When I was five a traveling zoo had come into town, and Mother had brought the animals into the courtyard for Batian. I had walked through the wagons, circled around cages of animals as they paced in tiny spaces and stared with yellow eyes.

That’s what I did now, I paced in my room like the trapped animal I was. Slowly, my pacing turned to something more familiar, the moves of the warmup I had watched the Plythe in the courtyard do every morning before they sparred. The motions were quick and abrupt and usually accompanied by heroic yelling. But I wasn’t heroic. I screamed and raged. I went through each step, pain lancing out of me in a roar, tears still flowing as I released more of that rage and agony.

I could fight the Boy, sure, but I would probably end up hurting him. This was safer.

I stepped forward, swinging an imaginary sword down before stepping back and slicing to the side. Another step, another swipe.

Forward, lunge, back, parry, side, swipe, forward, hand. I pressed my hand forward as they would, although theirs was a magical move, mine was simply a motion like all the others. No sword, no magic. At least that was a failure I was used to.

I continued the movements, running through them faster and faster. I was nothing more than that animal trapped in the cage, pacing. Faster. Quicker steps, bigger movements. More tears. More rage.

With each swipe, I threw the anger out with a feral fury. With each swing of my imaginary sword I cut at the bars that caged me, I screamed and hacked at the people who laughed. I pushed at all the broken pieces they claimed I had, all the broken pieces I did have. No magic. Sickly. Broken. Weak.

They were all lies; they were not who I was. I had to find a way to show her that, to prove that to her.

Forward, lunge, back, parry, side, swipe, forward, hand. I moved faster, all of that burning rage growing and screaming from inside of me as I stepped back and pushed my hand forward and screamed, thrusting all of that magic I did not have into the life I never would.

The life she stole from me.

My bureau exploded.

With a crack like lightning, white fire erupted from my palm, the crackling line of brilliant light cutting through the air and right into the wooden face of my bureau. I barely registered what happened when wood went everywhere and I screamed in fear, my body thrown back and tumbling through the air to land with a crack against the opposite wall. My bones and body ached as I slid down the stone wall, the scent of smoke overpowering as the door flung open as the Boy ran in, sword already drawn.

By the Goddess! One second I was moving, and the next…

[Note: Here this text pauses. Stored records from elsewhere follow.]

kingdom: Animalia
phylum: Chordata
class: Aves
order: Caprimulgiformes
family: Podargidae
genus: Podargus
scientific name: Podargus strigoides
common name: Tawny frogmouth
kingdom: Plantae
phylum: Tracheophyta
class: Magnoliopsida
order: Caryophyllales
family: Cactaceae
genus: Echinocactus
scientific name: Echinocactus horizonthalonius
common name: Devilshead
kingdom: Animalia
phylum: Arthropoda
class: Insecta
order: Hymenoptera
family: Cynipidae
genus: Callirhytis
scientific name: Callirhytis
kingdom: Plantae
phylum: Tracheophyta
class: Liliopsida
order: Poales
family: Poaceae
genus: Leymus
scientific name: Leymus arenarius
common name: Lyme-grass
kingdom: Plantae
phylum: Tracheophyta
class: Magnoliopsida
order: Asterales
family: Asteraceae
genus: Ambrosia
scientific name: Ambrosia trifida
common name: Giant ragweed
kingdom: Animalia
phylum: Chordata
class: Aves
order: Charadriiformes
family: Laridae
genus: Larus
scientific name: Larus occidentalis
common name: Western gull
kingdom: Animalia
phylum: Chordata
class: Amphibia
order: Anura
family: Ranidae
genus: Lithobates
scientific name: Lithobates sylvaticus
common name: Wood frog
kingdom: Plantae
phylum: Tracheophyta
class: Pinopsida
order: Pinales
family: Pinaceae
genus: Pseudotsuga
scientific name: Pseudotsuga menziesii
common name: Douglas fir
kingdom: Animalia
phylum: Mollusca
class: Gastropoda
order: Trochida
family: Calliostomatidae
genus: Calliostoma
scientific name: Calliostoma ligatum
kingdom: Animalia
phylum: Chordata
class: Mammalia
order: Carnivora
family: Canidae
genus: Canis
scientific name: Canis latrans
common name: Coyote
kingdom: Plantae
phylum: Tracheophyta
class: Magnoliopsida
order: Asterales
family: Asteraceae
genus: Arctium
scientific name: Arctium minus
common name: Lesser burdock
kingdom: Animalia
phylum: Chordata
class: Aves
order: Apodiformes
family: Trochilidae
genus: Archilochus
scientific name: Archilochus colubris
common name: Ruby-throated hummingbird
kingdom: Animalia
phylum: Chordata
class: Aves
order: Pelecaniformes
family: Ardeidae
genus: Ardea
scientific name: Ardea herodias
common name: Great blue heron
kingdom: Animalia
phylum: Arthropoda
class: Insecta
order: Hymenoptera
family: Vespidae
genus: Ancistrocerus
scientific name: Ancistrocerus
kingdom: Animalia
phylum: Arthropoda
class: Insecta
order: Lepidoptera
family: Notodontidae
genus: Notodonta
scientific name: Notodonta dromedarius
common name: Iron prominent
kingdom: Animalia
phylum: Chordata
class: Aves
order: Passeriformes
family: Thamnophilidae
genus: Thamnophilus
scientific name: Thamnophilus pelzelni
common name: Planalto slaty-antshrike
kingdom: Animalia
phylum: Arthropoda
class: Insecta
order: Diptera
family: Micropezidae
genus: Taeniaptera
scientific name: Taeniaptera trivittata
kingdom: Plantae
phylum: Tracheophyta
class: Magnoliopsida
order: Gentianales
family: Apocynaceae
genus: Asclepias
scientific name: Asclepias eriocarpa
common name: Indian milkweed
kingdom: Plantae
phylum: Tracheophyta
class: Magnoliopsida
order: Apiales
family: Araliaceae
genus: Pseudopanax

I stared unblinkingly at the bureau as the Boy helped me to sit, his hands hot against my arms as he checked for injuries. I wanted to tell him I was fine, but I was still trying to make sense of what I had seen.Of what had happened.

“Did you hear–?” I turned to him in question, only to freeze at the Boy who was next to me. He kneeled there, hands throbbing warmly against my arms, black tunic in place, his cape barely so.

He had clearly come in a rush, and had not gotten everything on. He kneeled beside me, part of his face uncovered.

The Boy… who was not a boy anymore… was right there.

His jaw, strong and covered with stubble was visible, his skin pale and gaunt, the small amounts of hair growing on his face near black. Full, red lips pressed into a line, his strong jaw clenching to reveal a hollow cheek and a bit of his ear.

He shifted back, lips pressing into a line as he tried to reach for the shroud, to pull it lower. I grabbed his hand before he could.